8. Do you have a favorite of those countries? If so, what is it? What country is up next on your list?
Oh gosh, it’s so hard to choose just one. The first one that always pops into my head is Botswana. This was the first country we went to where we experienced seeing massive amounts of animals in the wild. It was mind-blowing to see elephants, giraffes, zebras, lions, wildebeests, kudu, leopards, warthogs, and so many more roaming free. The entire time I was there I didn’t want to blink since I was afraid I would miss something. And the sunsets in Africa—amazing!
I don’t have any plans set in stone yet, but we are considering Rome over Easter. We’ll see.
9.Can you give us a peek at your next book?

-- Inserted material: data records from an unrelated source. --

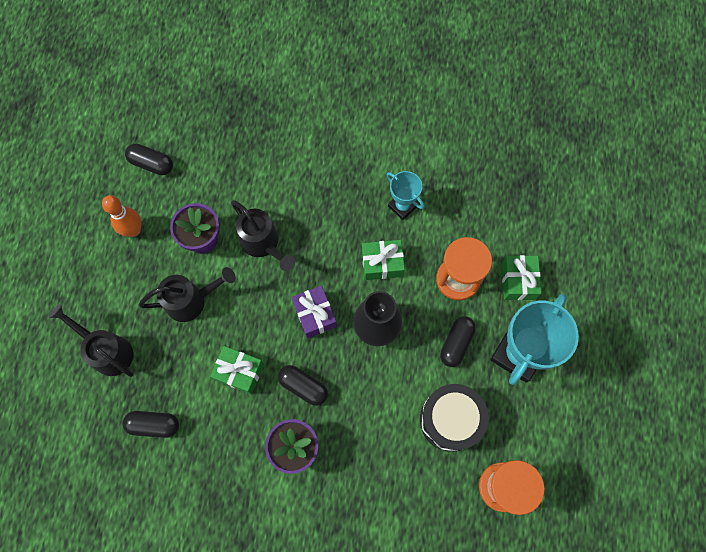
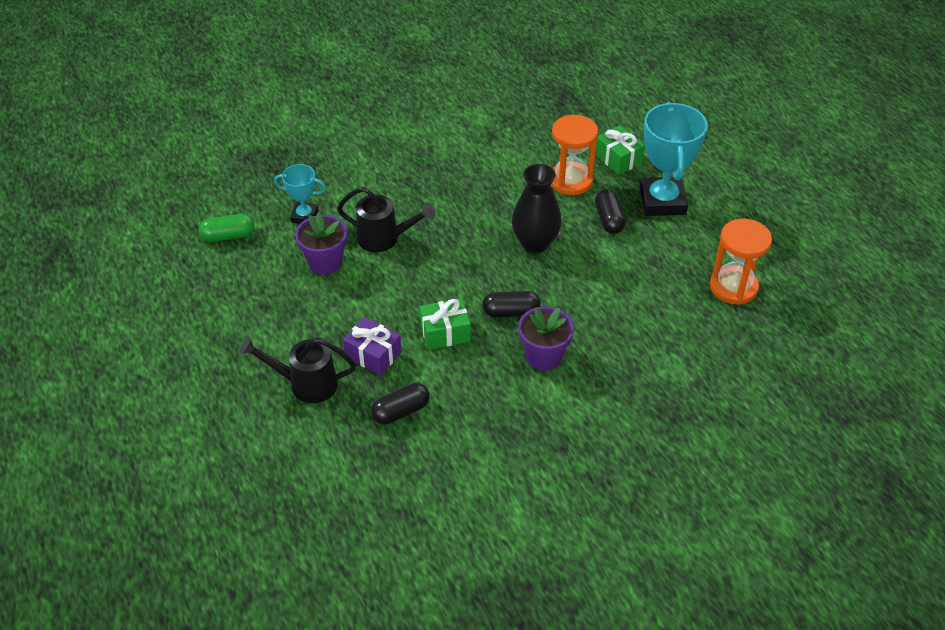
camera: 35 degrees left, 25 degrees down
orange bowling pin [102,195,142,237] -> none
black capsule [125,144,173,175] -> green capsule [199,214,254,242]
black watering can [139,267,236,322] -> none
purple gift [292,286,337,338] -> purple gift moved to [343,317,402,376]
green gift [362,240,405,280] -> none
turquoise trophy [387,171,424,220] -> turquoise trophy moved to [274,164,326,224]
black drum [420,384,488,452] -> none

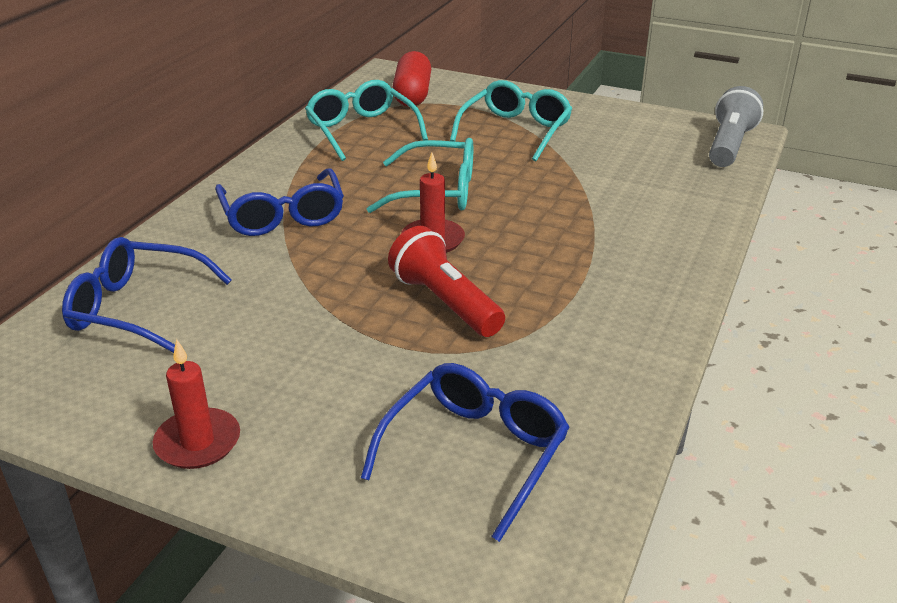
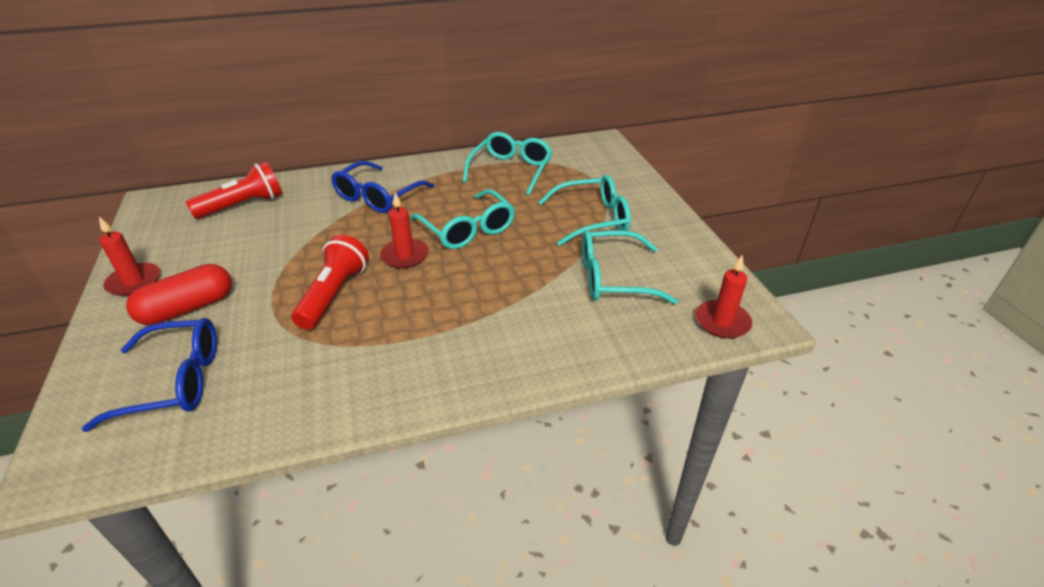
camera: 50 degrees right, 5 degrees up
blue glasses [62,237,232,353] -> red flashlight [186,162,282,219]
red capsule [392,51,431,107] -> red capsule moved to [126,264,232,325]
grey flashlight [709,86,763,167] -> red candle [696,255,752,339]
none -> turquoise glasses [582,230,678,304]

The next book is about a woman who had everything going for her. She graduated from Harvard, had a literary agent, and a deal to write her first book. However, everything has fallen apart and she’s working at Starbucks to make ends meet. She has a crazy but loving family and girlfriend. It’s about whether she can find her true path in life and get everything back on track.
Paige Alexander is seventeen and has her whole life in front of her. One day her girlfriend comes home to discover that Paige has slit her wrists. Paige isn’t insane, but she acts like she is. Why?
After the incident, Paige agrees to go to therapy to appease her girlfriend, Jess. However, Paige doesn’t believe that therapy will help her. She believes she’s beyond help. Paige doesn’t want to find herself and she doesn’t want to relive her painful past in order to come to terms with it. What Paige wants is control over her life, which she hasn’t had since her birth.
During her childhood, Paige is blamed for a family tragedy, when in fact, her twin sister, Abbie was responsible. Abbie doesn’t come forward and Paige becomes the pariah of the family.
To add to Paige’s woes while attending a college in a small town in Colorado, the residents are in the midst of debating whether or not gays and lesbians should have equal rights. Tension is high and there’s a threat of violence. She isn’t out of the closet and pretends to be straight at school since she fears what will happen if her parents find out she’s a lesbian. Will she end up dead like her best friend, Alex?
About the Author:
T. B. Markinson is a 39-year old American writer, living in England, who pledged she would publish before she was 35. Better late than never. When she isn’t writing, she’s traveling around the world, watching sports on the telly, visiting pubs in England, or taking the dog for a walk. Not necessarily in that order. Marionette is her second novel. A Woman Lost was her debut novel.